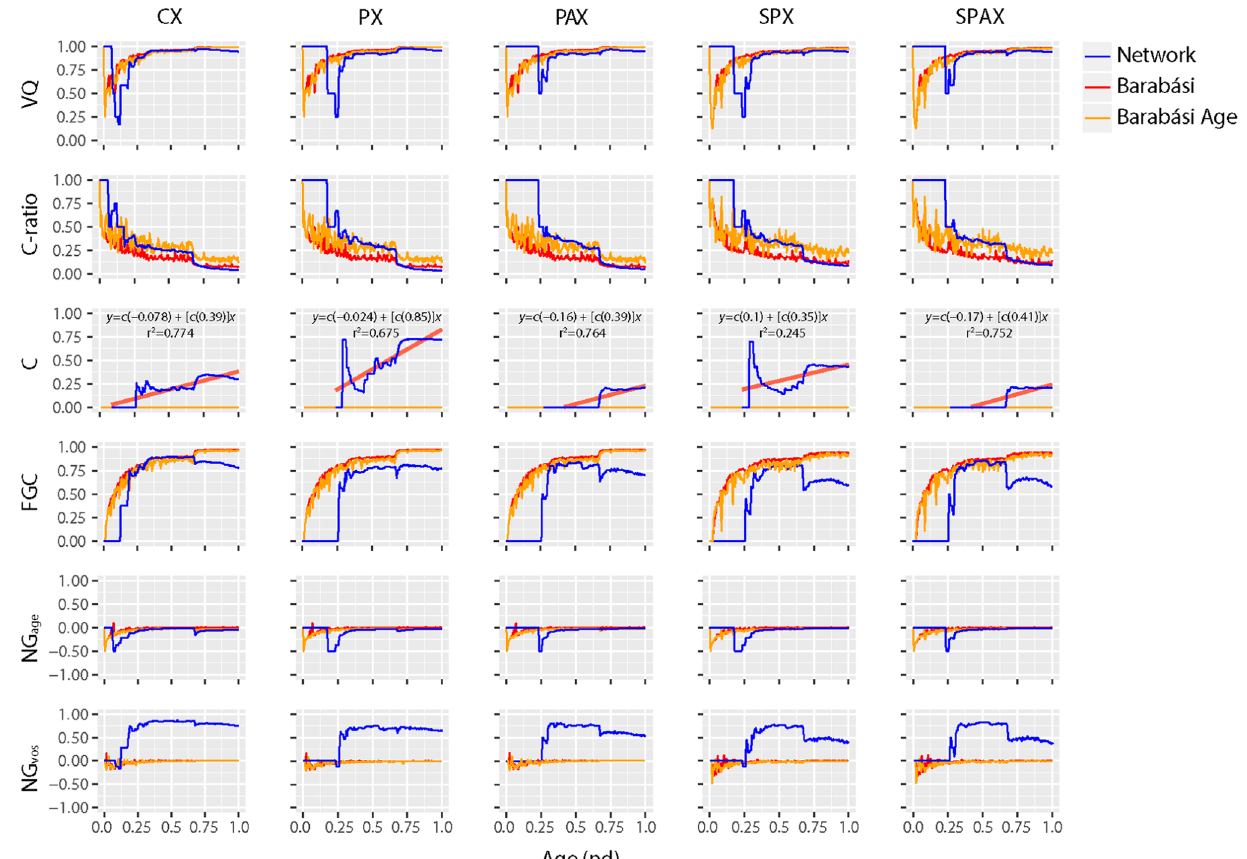
Figure 5. Network modularity. Six indicators of modularity were studied along the evolutionary timeline to explore the evolution of network structure, with network age ( nd ) indicated on a relative 0-to-1 scale. Modularity indices include the VOS Quality (VQ) index, the Clustering ratio (C-ratio), the average Clustering Coefficient (C), the Fast-Greedy Community (FGC) index, and the Newman-Girvan index defined by age (NG age ) or VOS clustering (NG VOS ). Modularity calculations required cumulative, undirected, and weighted connectivity input. The Barabási (red) and Barabási-Age (orange) models (see caption of Fig. 4) were included as control sets. The regressions of C with age (nd) are shown as linear models (red lines) for each network together with supporting determination coefficients (R 2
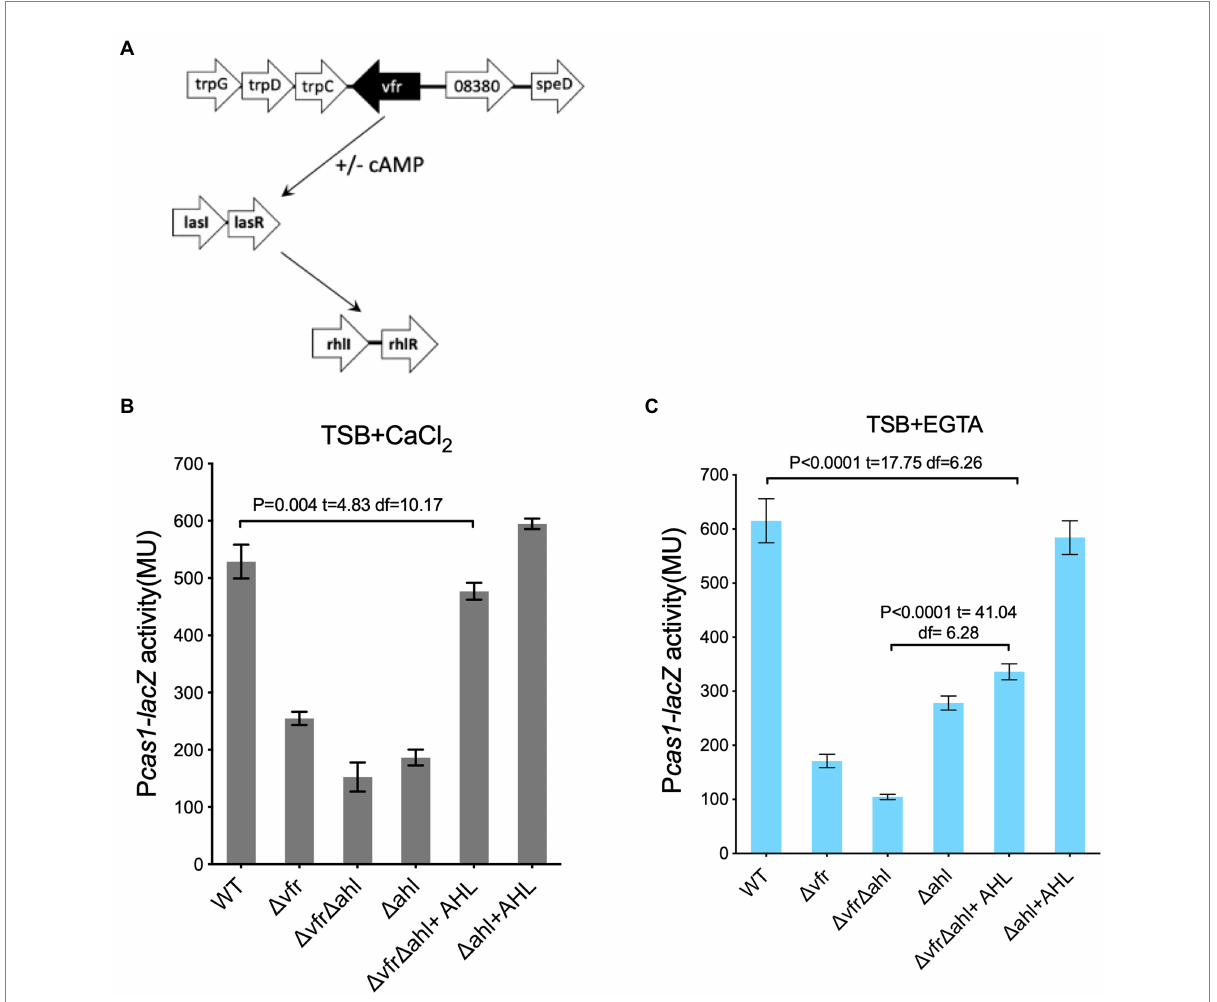
FIGURE 4 Vfr regulates the CRISPR-Cas system via AHL QS system. (A) Diagrammatic representation of Vfr and AHL QS regulation in P. aeruginosa . The expression of cas1 in the WT and mutants Δ vfr , Δ lasI Δ rhlI designated as ( Δ ahl) and Δ vfr Δ ahl strains grown in (B) , calcium-rich and (C) , calcium-rich media. Exogenous QS molecules (AHL) were added to the media as indicated. Data shown are the mean ± SD ( n = 6). Statistical analysis was conducted by student’s t -test with a p value of < 0.05 is considered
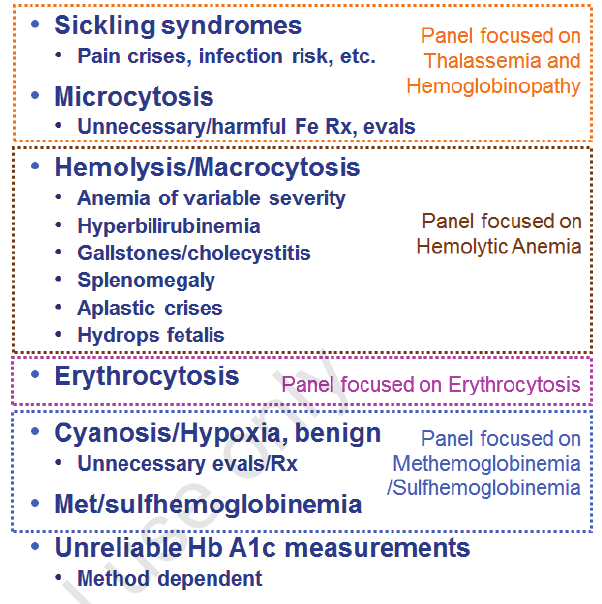
Figure 1. Hemoglobin disorders should be considered in settings other than sickling syndromes or microcytic anemia. Because hemoglobin testing includes a wide range of clinical indications ranging from monitoring of known variants, to low suspicion prenatal screening to high suspicion complex disorders, adequate communication of preanalytical data is crucial for proper and efficient testing of specimens. Creating specific assay panels based on signs and symptoms allows appropriate test utilization guided by useful algorithms.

════════════════

Work required
Leave the images out. Set down all of the material above exactly.

Solution to the exercise
Figure 5. Network modularity. Six indicators of modularity were studied along the evolutionary timeline to explore the evolution of network structure, with network age ( nd ) indicated on a relative 0-to-1 scale. Modularity indices include the VOS Quality (VQ) index, the Clustering ratio (C-ratio), the average Clustering Coefficient (C), the Fast-Greedy Community (FGC) index, and the Newman-Girvan index defined by age (NG age ) or VOS clustering (NG VOS ). Modularity calculations required cumulative, undirected, and weighted connectivity input. The Barabási (red) and Barabási-Age (orange) models (see caption of Fig. 4) were included as control sets. The regressions of C with age (nd) are shown as linear models (red lines) for each network together with supporting determination coefficients (R 2
FIGURE 4 Vfr regulates the CRISPR-Cas system via AHL QS system. (A) Diagrammatic representation of Vfr and AHL QS regulation in P. aeruginosa . The expression of cas1 in the WT and mutants Δ vfr , Δ lasI Δ rhlI designated as ( Δ ahl) and Δ vfr Δ ahl strains grown in (B) , calcium-rich and (C) , calcium-rich media. Exogenous QS molecules (AHL) were added to the media as indicated. Data shown are the mean ± SD ( n = 6). Statistical analysis was conducted by student’s t -test with a p value of < 0.05 is considered
Figure 1. Hemoglobin disorders should be considered in settings other than sickling syndromes or microcytic anemia. Because hemoglobin testing includes a wide range of clinical indications ranging from monitoring of known variants, to low suspicion prenatal screening to high suspicion complex disorders, adequate communication of preanalytical data is crucial for proper and efficient testing of specimens. Creating specific assay panels based on signs and symptoms allows appropriate test utilization guided by useful algorithms.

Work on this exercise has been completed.